Try it
Beginning at the line that includes "Stjuart otkrila trik za", print each remaining line of the data word for word. Output nothing else.

Extracted data
▼

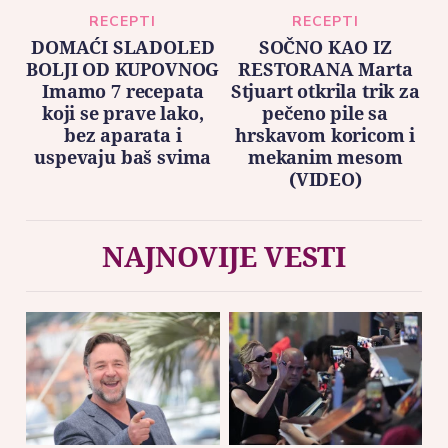
RECEPTI
RECEPTI
DOMAĆI SLADOLED
SOČNO KAO IZ
BOLJI OD KUPOVNOG
RESTORANA Marta
Imamo 7 recepata
Stjuart otkrila trik za
koji se prave lako,
pečeno pile sa
bez aparata i
hrskavom koricom i
uspevaju baš svima
mekanim mesom
(VIDEO)
NAJNOVIJE VESTI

▲

Output of the exercise
Stjuart otkrila trik za
koji se prave lako,
pečeno pile sa
bez aparata i
hrskavom koricom i
uspevaju baš svima
mekanim mesom
(VIDEO)
NAJNOVIJE VESTI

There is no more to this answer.